Well smileys are not in anyway ‘agreed’. There is no formal definition for what (6) means. Do you know? Apparently it’s: “[11:58] J: should be a red smiley with devil wings and a demonic laugh”. Right, okay.
Now the thing that really upsets me is when I am trying to talk to someone about some source code. Source code is full of parentheses. Full of them. What happens to parentheses in most messaging applications - they take your typing, convert it to some meaningless set of over-sized over-rated bitmap symbols and make it look real nasty.
No more smileys for me, I run Trillian and have disabled them. I have this problem now though, that people are still sending me smileys and expecting them to mean something. There is a fundamental failing of feature support here. I can’t really live without them, and I most certainly cant live with them.
The power of plugins will help. As soon as I have time, I am going to develop a plugin which provides me with a “smiley translator” built right into my app. That’ll sort the problem out somewhat, but it doesn’t solve the design issue. The design issue being that these NON HUMAN LANGUAGE entities are being sent IN HUMAN LANGUAGE in UN-ESCAPED strings. If the strings were escaped there would be no issue. What about escaping smiley data in /me strings with /me [smileys_to_follow] (2, 7), (3, 8) etc. Where the second number inside the bracket is the position the smiley should be displayed in the message? And thats just a plain simple way of achieving a better result!
I really can’t see how programmers can make such a great flurry over something so simple as a textually serialised protocol. Why cant they design it properly? Why cant they make it work reliably? Why cant they build backup servers so the service doesn’t go down for hours at a time? Do they ever see any QA? Why is the video and voice support so crappy? (when applications like ventrilo are so relatively easy to build).
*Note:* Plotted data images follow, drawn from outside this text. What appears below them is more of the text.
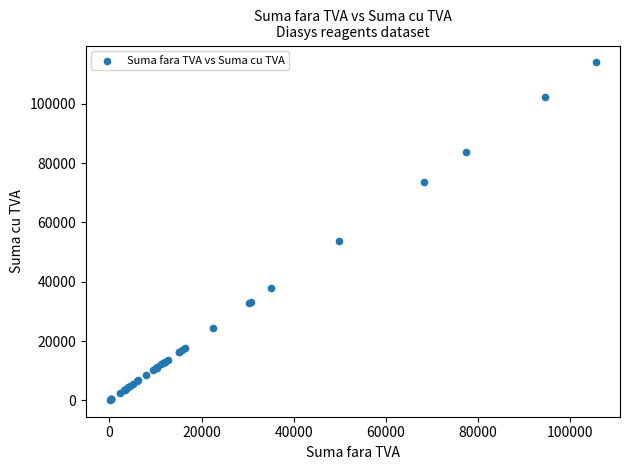

What Y value in the scatter plot is closest to 57081?

53913.6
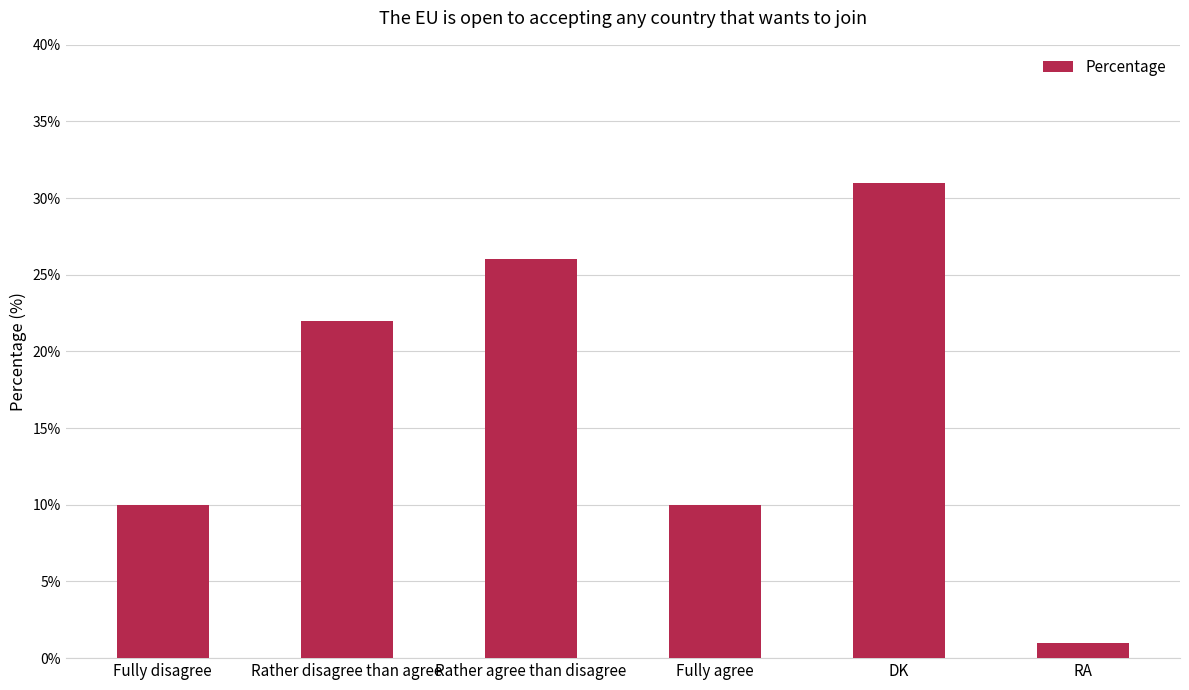

What is the difference between the values at Rather agree than disagree and DK?

5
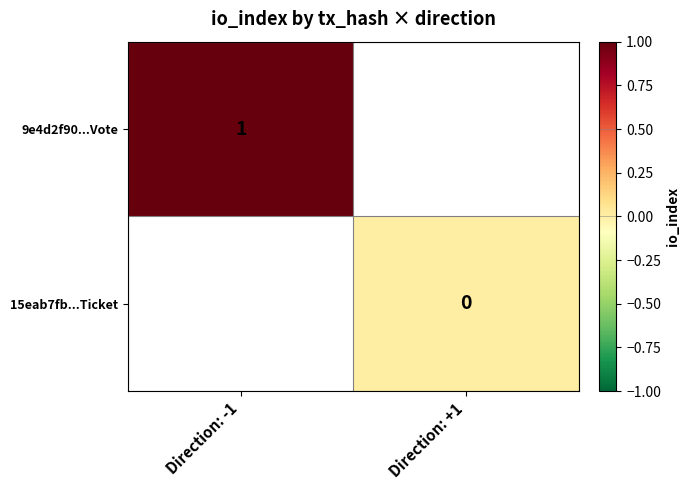

Is it true that 9e4d2f90...Vote equals 1 at Direction: -1?

True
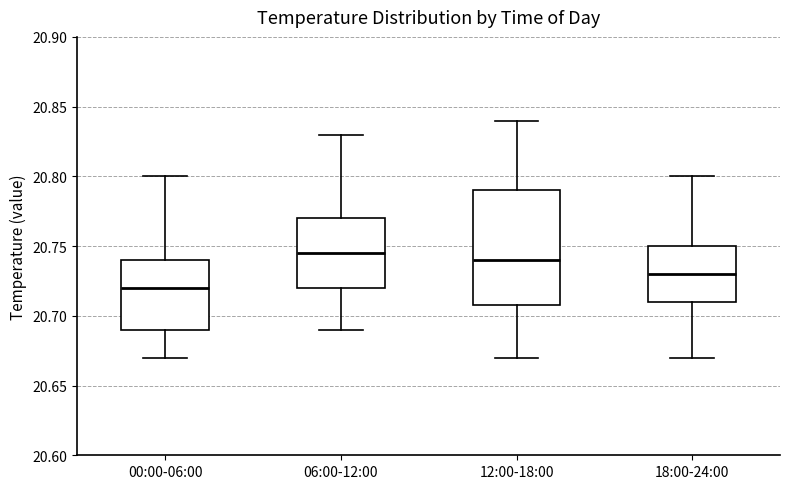

Which box has the lowest median line?

00:00-06:00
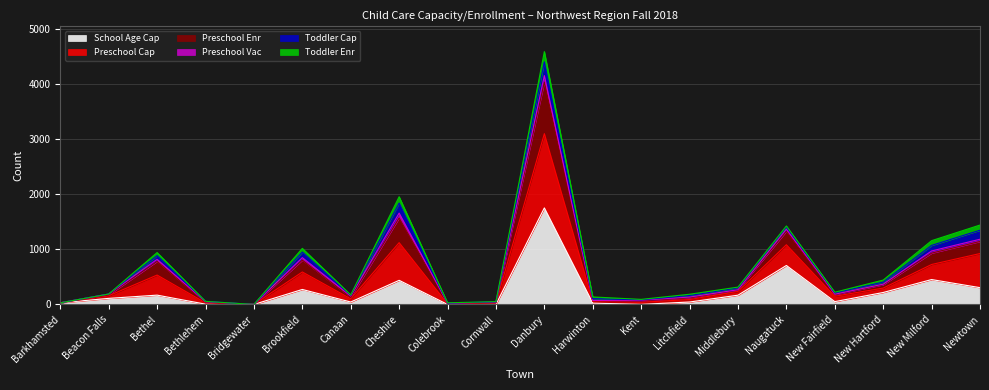

What is the highest value of the School Age Cap series?

1754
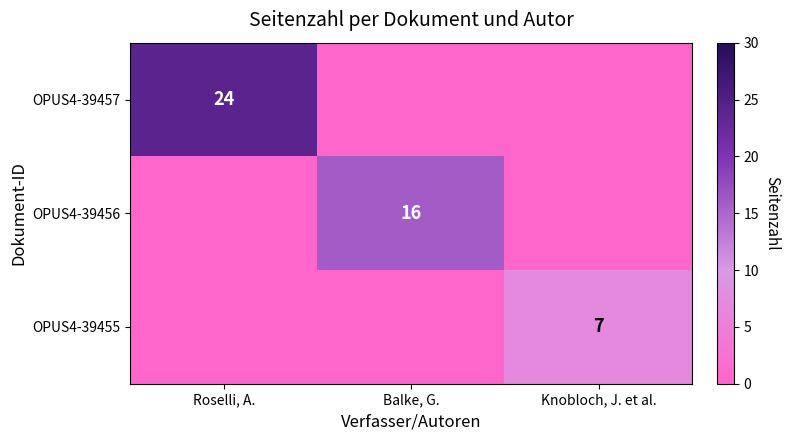

The value of OPUS4-39457 at Roselli, A. is 34. True or false?

False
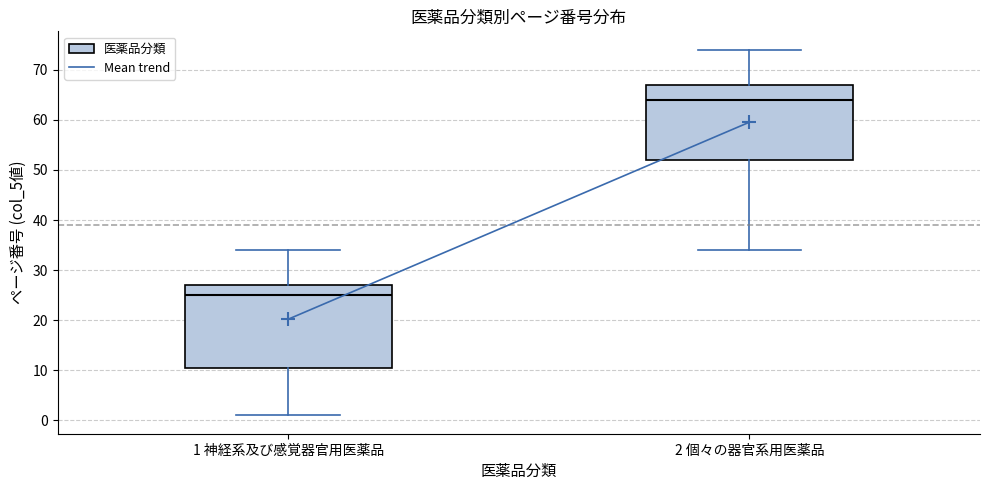

Comparing the boxes themselves (not the whiskers), which one is the tallest?

1 神経系及び感覚器官用医薬品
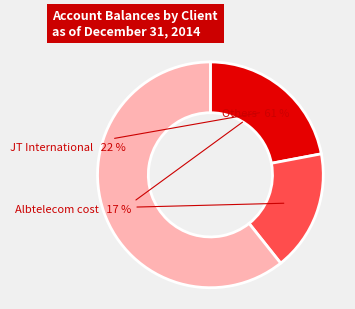

Is there any slice that represents more than half of the pie?

Yes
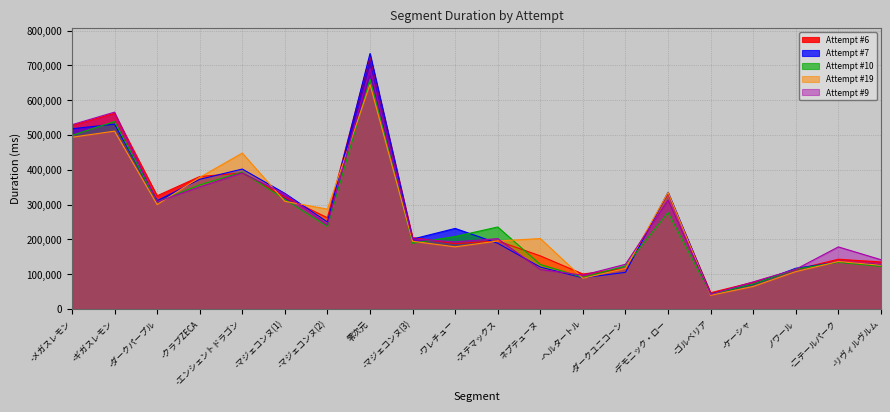

What position from the left is -ゴルベリア?

16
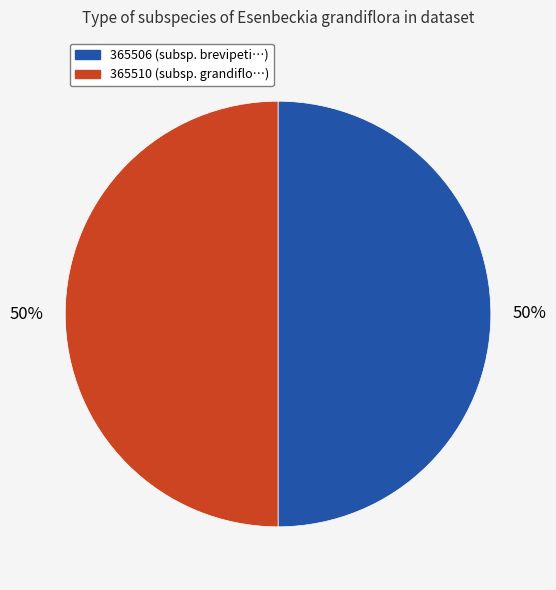

How many slices are in this pie chart?

2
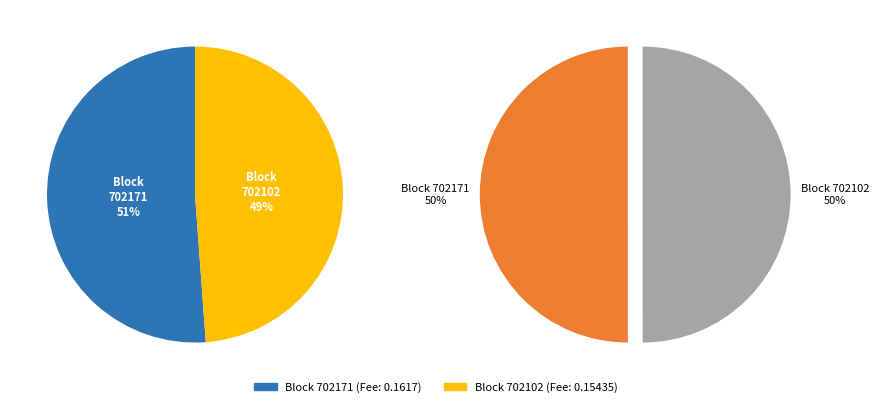

Is it true that 702171 is 42% of the pie?

False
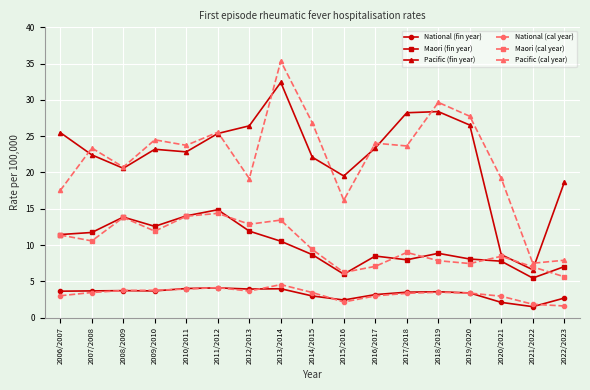

What position from the right is 2021/2022?

2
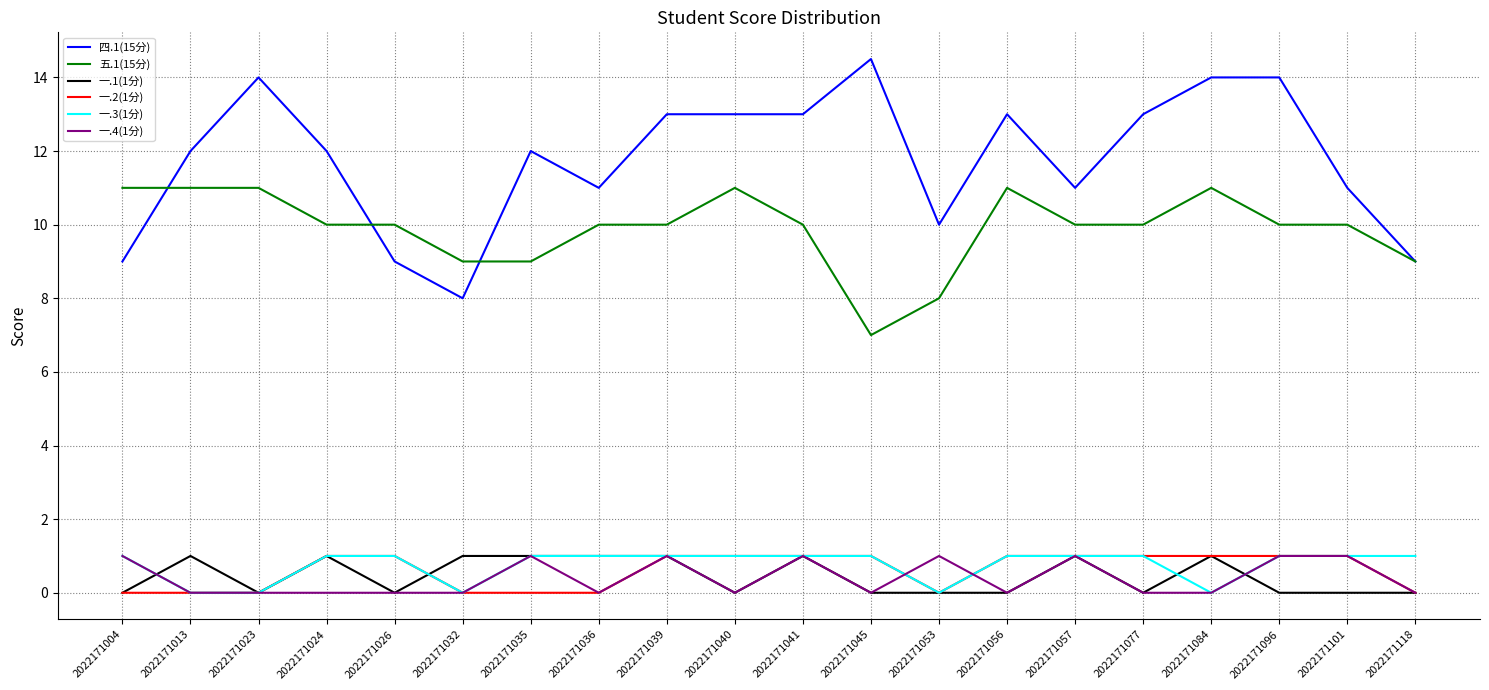

Reading right to left, what are all the values shown in this chart?

四.1(15分): 2022171118=9.0	2022171101=11.0	2022171096=14.0	2022171084=14.0	2022171077=13.0	2022171057=11.0	2022171056=13.0	2022171053=10.0	2022171045=14.5	2022171041=13.0	2022171040=13.0	2022171039=13.0	2022171036=11.0	2022171035=12.0	2022171032=8.0	2022171026=9.0	2022171024=12.0	2022171023=14.0	2022171013=12.0	2022171004=9.0
五.1(15分): 2022171118=9.0	2022171101=10.0	2022171096=10.0	2022171084=11.0	2022171077=10.0	2022171057=10.0	2022171056=11.0	2022171053=8.0	2022171045=7.0	2022171041=10.0	2022171040=11.0	2022171039=10.0	2022171036=10.0	2022171035=9.0	2022171032=9.0	2022171026=10.0	2022171024=10.0	2022171023=11.0	2022171013=11.0	2022171004=11.0
一.1(1分): 2022171118=0.0	2022171101=0.0	2022171096=0.0	2022171084=1.0	2022171077=0.0	2022171057=1.0	2022171056=0.0	2022171053=0.0	2022171045=0.0	2022171041=1.0	2022171040=0.0	2022171039=1.0	2022171036=1.0	2022171035=1.0	2022171032=1.0	2022171026=0.0	2022171024=1.0	2022171023=0.0	2022171013=1.0	2022171004=0.0
一.2(1分): 2022171118=0.0	2022171101=1.0	2022171096=1.0	2022171084=1.0	2022171077=1.0	2022171057=1.0	2022171056=1.0	2022171053=0.0	2022171045=1.0	2022171041=1.0	2022171040=1.0	2022171039=1.0	2022171036=0.0	2022171035=0.0	2022171032=0.0	2022171026=1.0	2022171024=1.0	2022171023=0.0	2022171013=0.0	2022171004=0.0
一.3(1分): 2022171118=1.0	2022171101=1.0	2022171096=1.0	2022171084=0.0	2022171077=1.0	2022171057=1.0	2022171056=1.0	2022171053=0.0	2022171045=1.0	2022171041=1.0	2022171040=1.0	2022171039=1.0	2022171036=1.0	2022171035=1.0	2022171032=0.0	2022171026=1.0	2022171024=1.0	2022171023=0.0	2022171013=0.0	2022171004=1.0
一.4(1分): 2022171118=0.0	2022171101=1.0	2022171096=1.0	2022171084=0.0	2022171077=0.0	2022171057=1.0	2022171056=0.0	2022171053=1.0	2022171045=0.0	2022171041=1.0	2022171040=0.0	2022171039=1.0	2022171036=0.0	2022171035=1.0	2022171032=0.0	2022171026=0.0	2022171024=0.0	2022171023=0.0	2022171013=0.0	2022171004=1.0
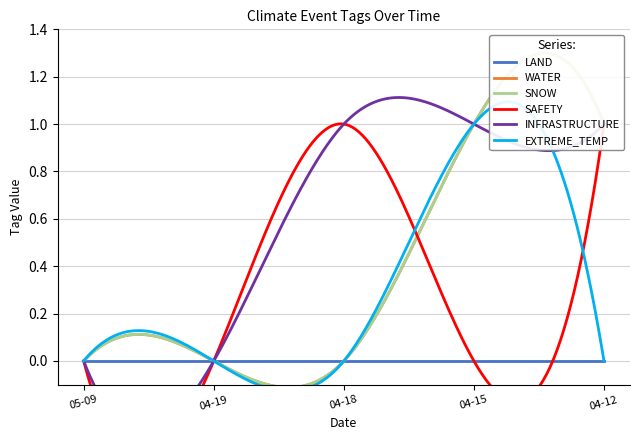

How many values in SAFETY are above zero?

2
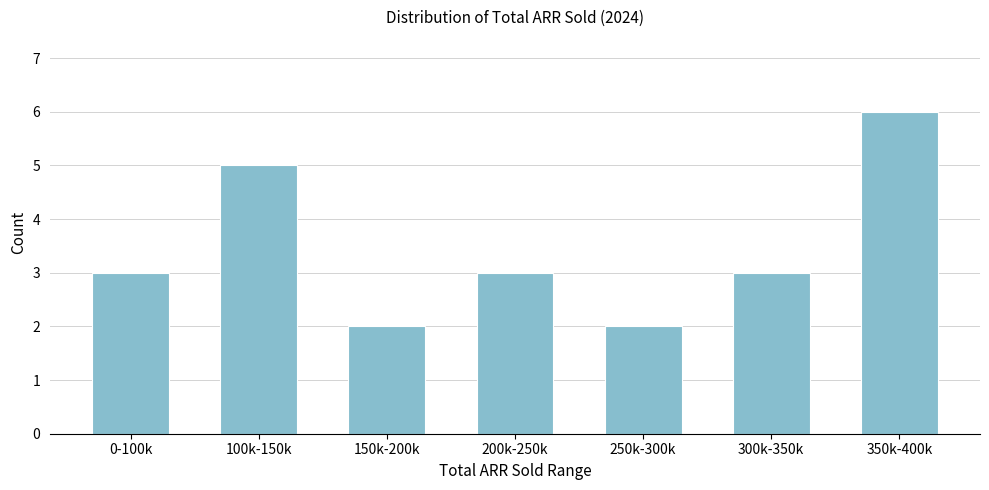

Reading right to left, transcribe all the data shown in this chart.

6	3	2	3	2	5	3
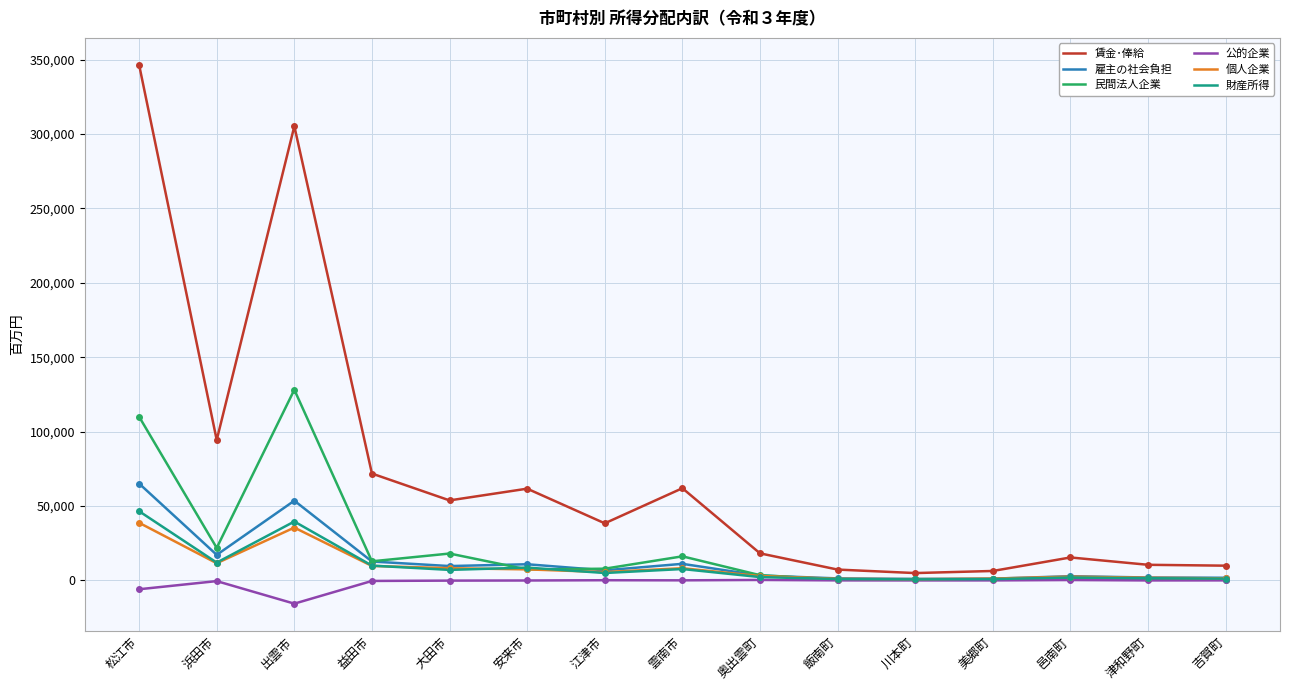

At which label does 民間法人企業 reach its peak?

出雲市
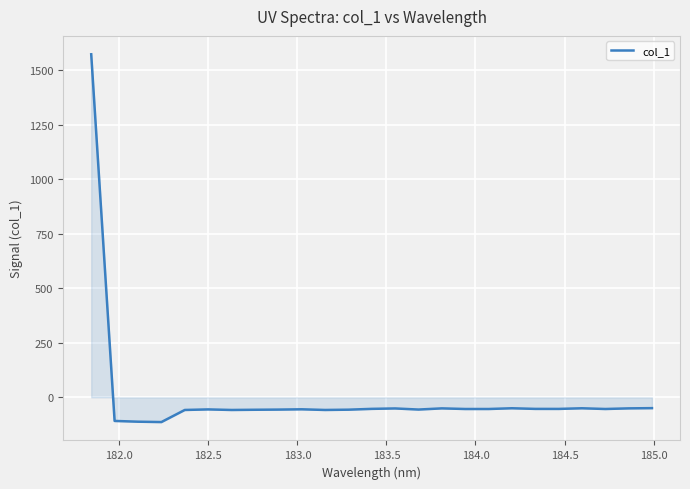

What is the greatest value displayed?

1571.8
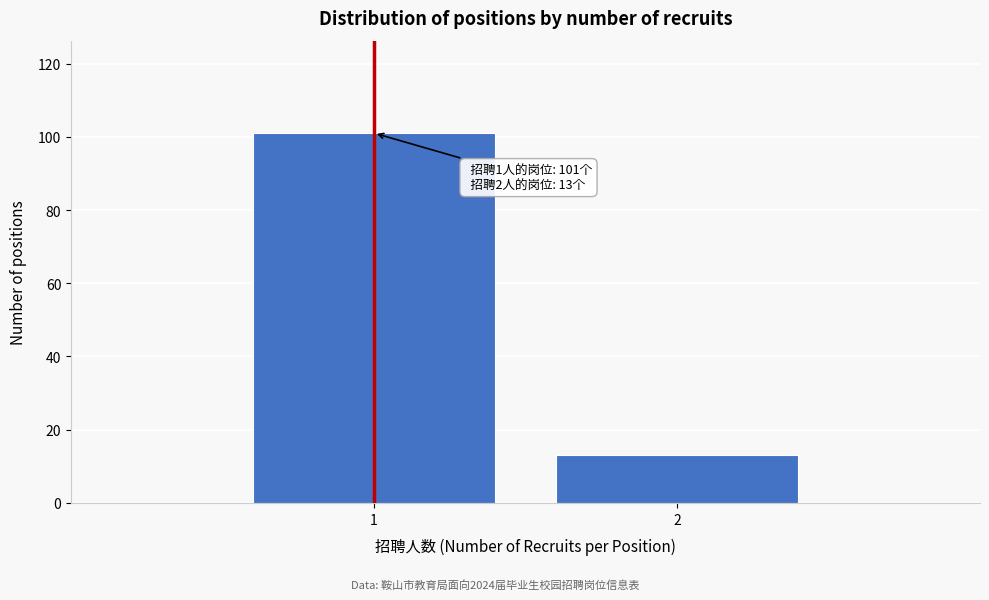

Reading left to right, extract all data points from this chart.

1=101	2=13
So you see, MSN isn’t the greatest thing on the planet, and AOL really isn’t any better or worse. IRC is (generally) better handled, but thats only because enough geeks have become upset with their interfaces over the years. Of course, you only have to get close to an EFnet server to see why IRC is not really any better.
We need better mediums, but none of us cheap asses will pay for it, and thats why nothing new is really succeeding. If you really want proper Internet chatting, your either going to have to persuade a geek that it needs fixing, or start paying. Of course most paid services dont link to the free ones, so it’s kinda like having a phone connected to a phone company with no other subscribers and no inter-phone company links.
Forget smileys. At the moment, they are destructive, and may not mean to the other end what they mean to you.
Man, you’re tense about this stuff. Whilst I agree, one reader feels as tho you may be about to blow gasket;chill winston.
There are good moments to use smileys as well, outside of general business context. And certainly away from programmatic code. But smileys and emoticons bring a level of user experience satisfaction that has these codewrtiers in a flurry.
Funfortuneately for us hardcore, this means as you say, disabling it. At least we can, eh.